----- Task inputs -----
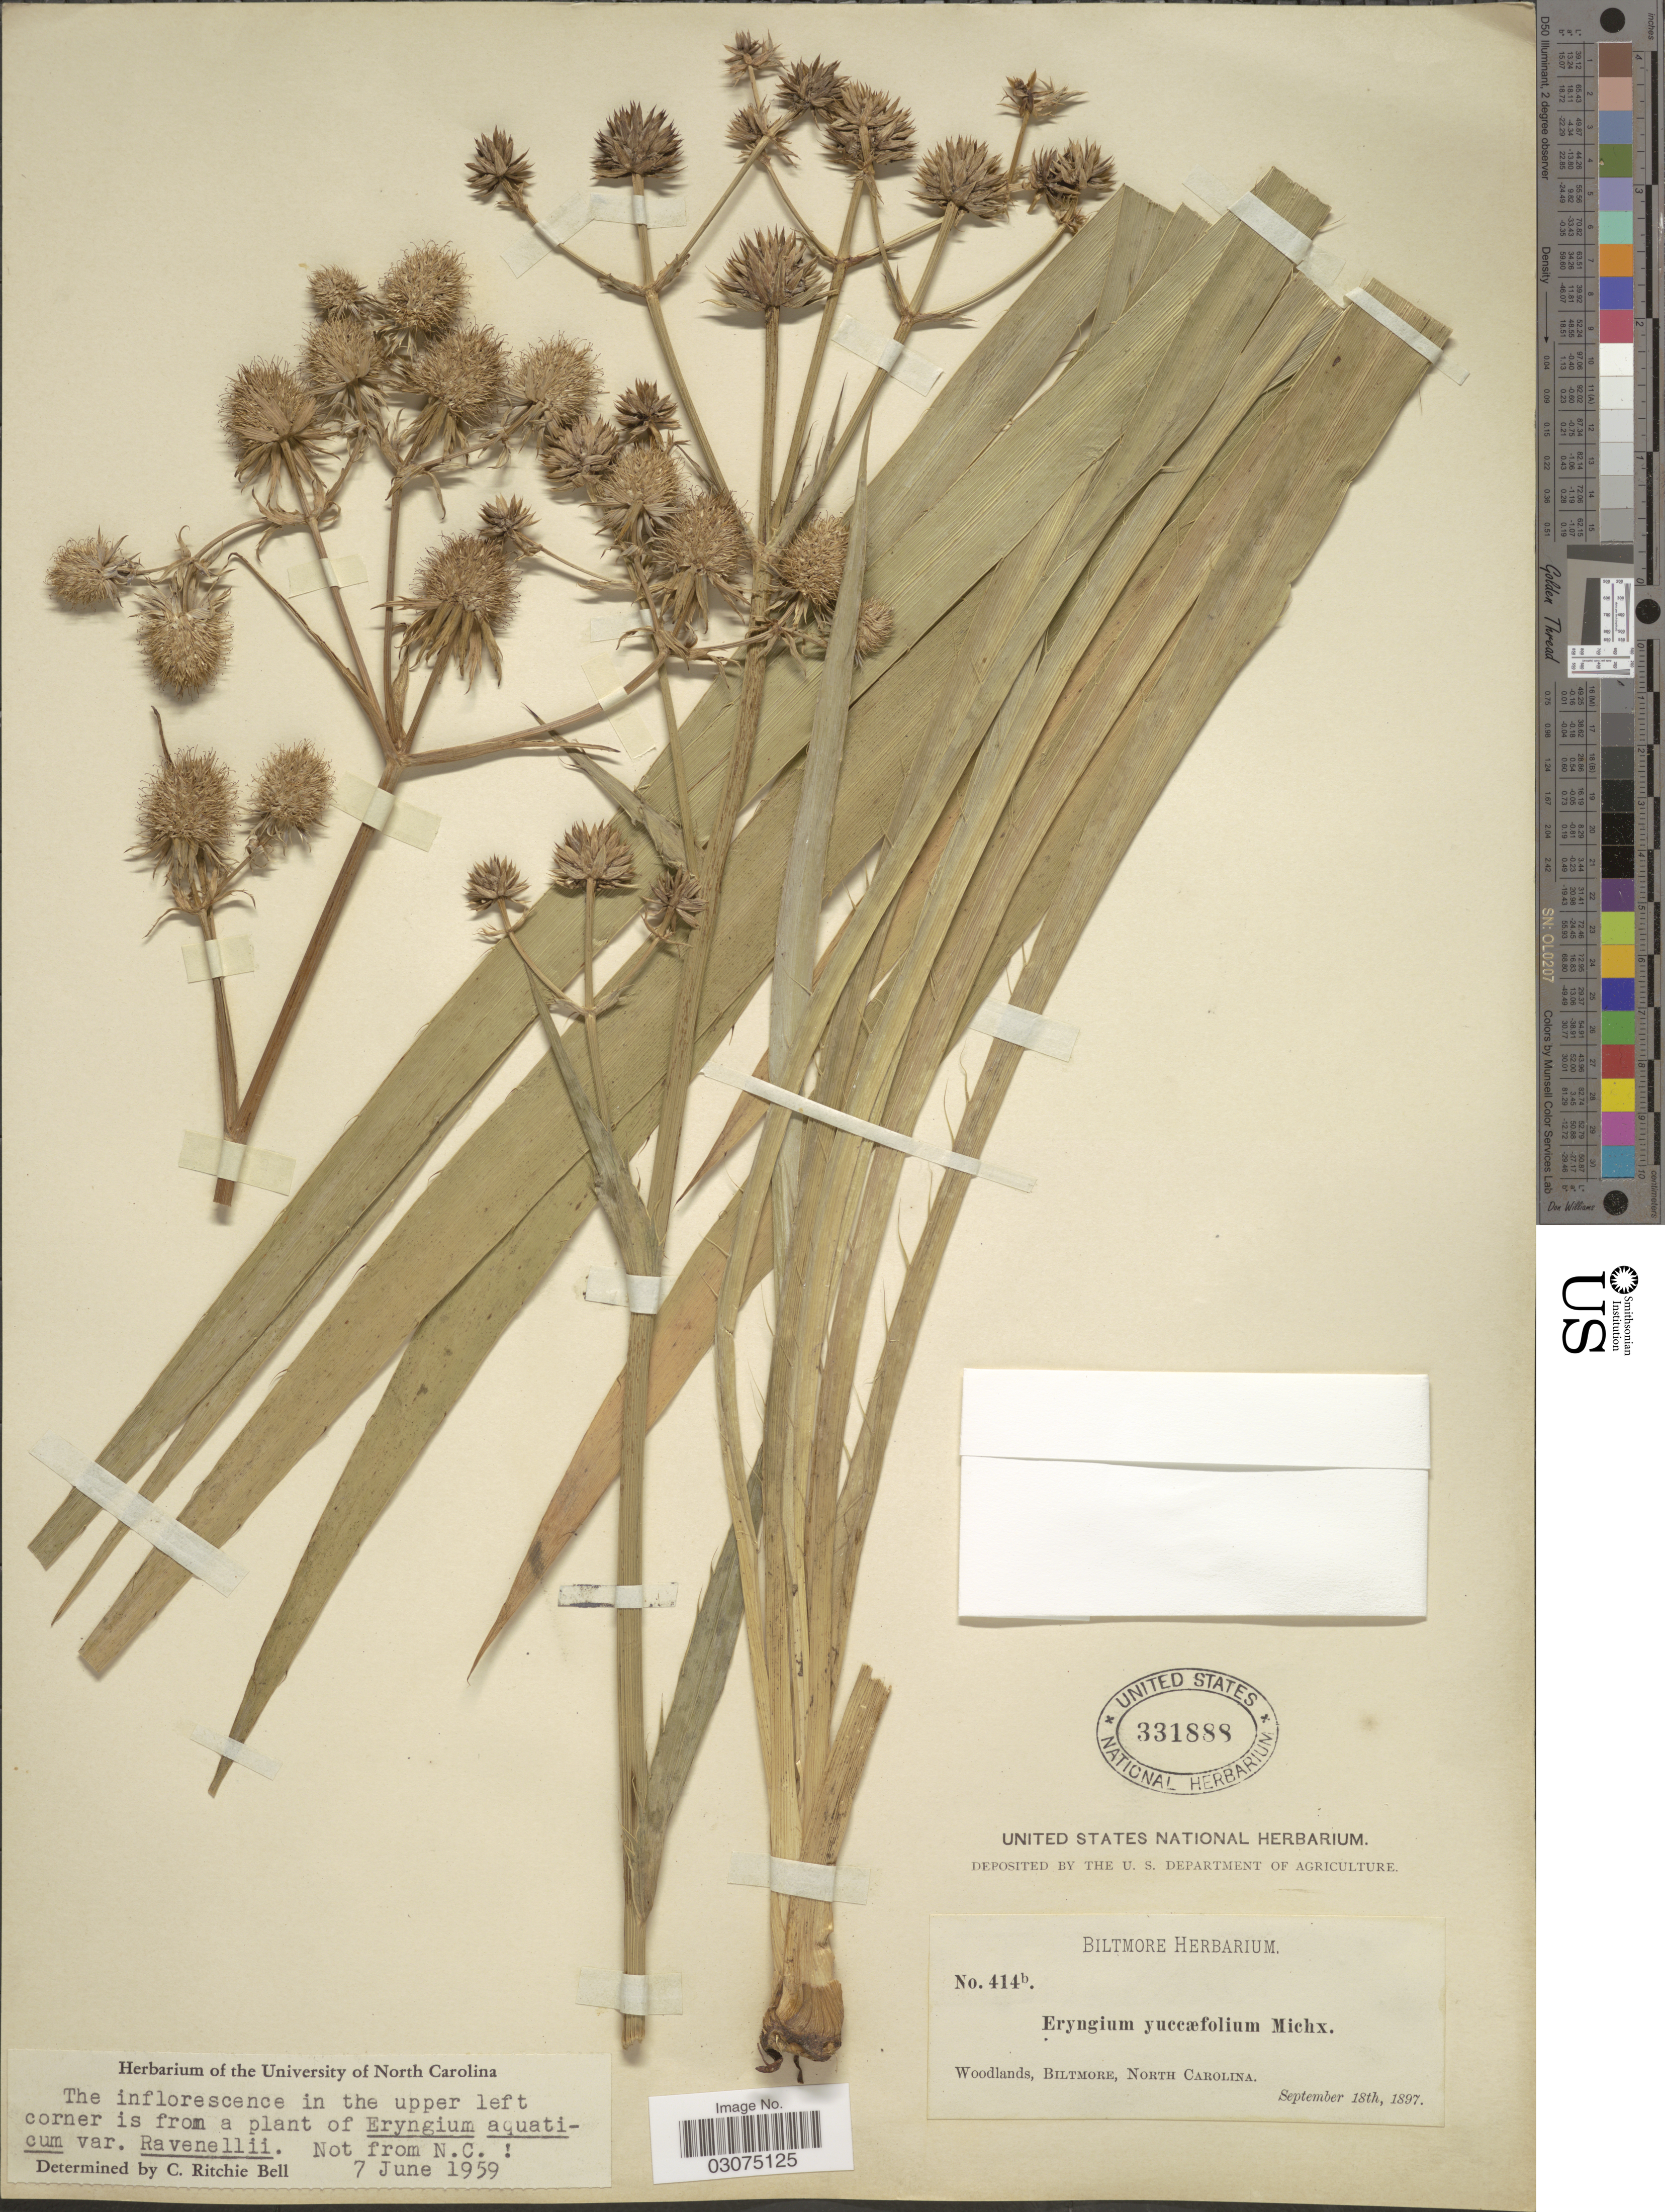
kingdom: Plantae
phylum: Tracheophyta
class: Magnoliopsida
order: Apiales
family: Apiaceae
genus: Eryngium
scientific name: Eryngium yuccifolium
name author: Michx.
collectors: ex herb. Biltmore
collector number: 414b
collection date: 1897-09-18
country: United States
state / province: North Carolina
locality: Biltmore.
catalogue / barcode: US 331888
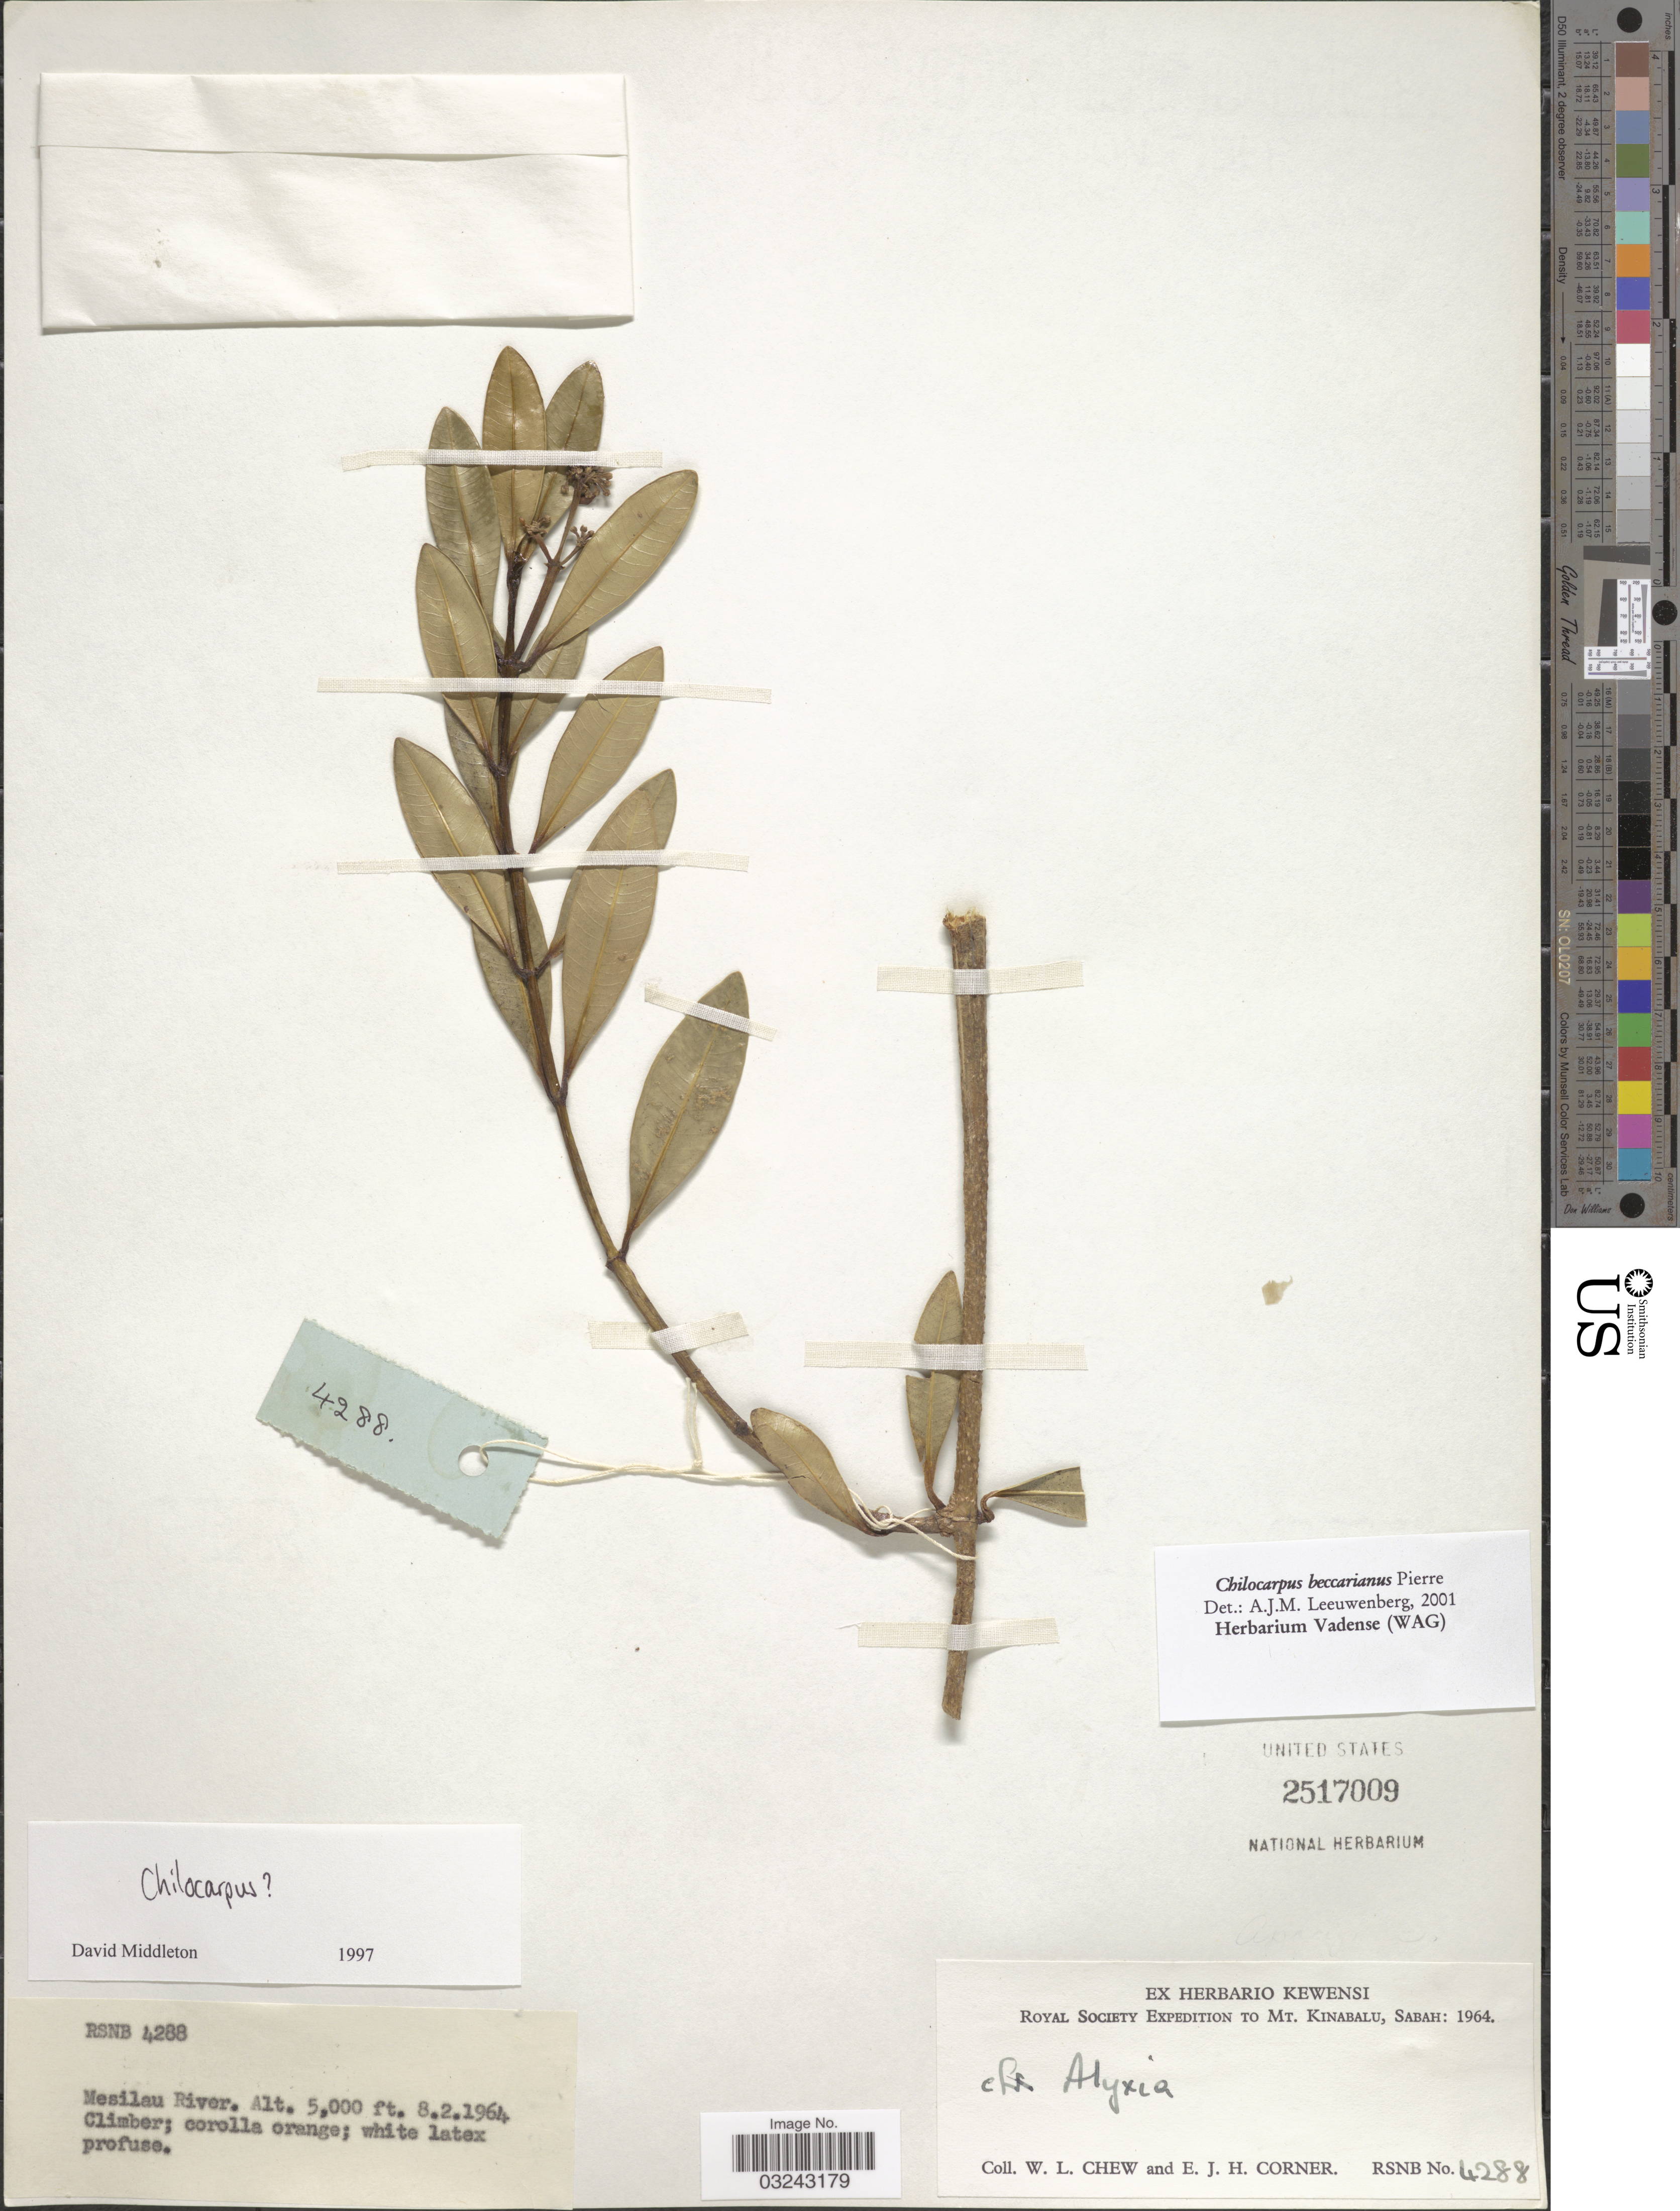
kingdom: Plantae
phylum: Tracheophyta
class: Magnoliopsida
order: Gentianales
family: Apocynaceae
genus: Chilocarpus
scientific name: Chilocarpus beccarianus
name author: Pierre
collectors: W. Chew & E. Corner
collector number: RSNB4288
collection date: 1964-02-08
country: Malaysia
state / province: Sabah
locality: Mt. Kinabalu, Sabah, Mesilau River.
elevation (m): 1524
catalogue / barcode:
-----
Task goal: Copy every line of the material above word for word, leaving out the pictures.

Response to the task:
kingdom: Plantae
phylum: Tracheophyta
class: Magnoliopsida
order: Apiales
family: Apiaceae
genus: Eryngium
scientific name: Eryngium yuccifolium
name author: Michx.
collectors: ex herb. Biltmore
collector number: 414b
collection date: 1897-09-18
country: United States
state / province: North Carolina
locality: Biltmore.
catalogue / barcode: US 331888
kingdom: Plantae
phylum: Tracheophyta
class: Magnoliopsida
order: Gentianales
family: Apocynaceae
genus: Chilocarpus
scientific name: Chilocarpus beccarianus
name author: Pierre
collectors: W. Chew & E. Corner
collector number: RSNB4288
collection date: 1964-02-08
country: Malaysia
state / province: Sabah
locality: Mt. Kinabalu, Sabah, Mesilau River.
elevation (m): 1524
catalogue / barcode:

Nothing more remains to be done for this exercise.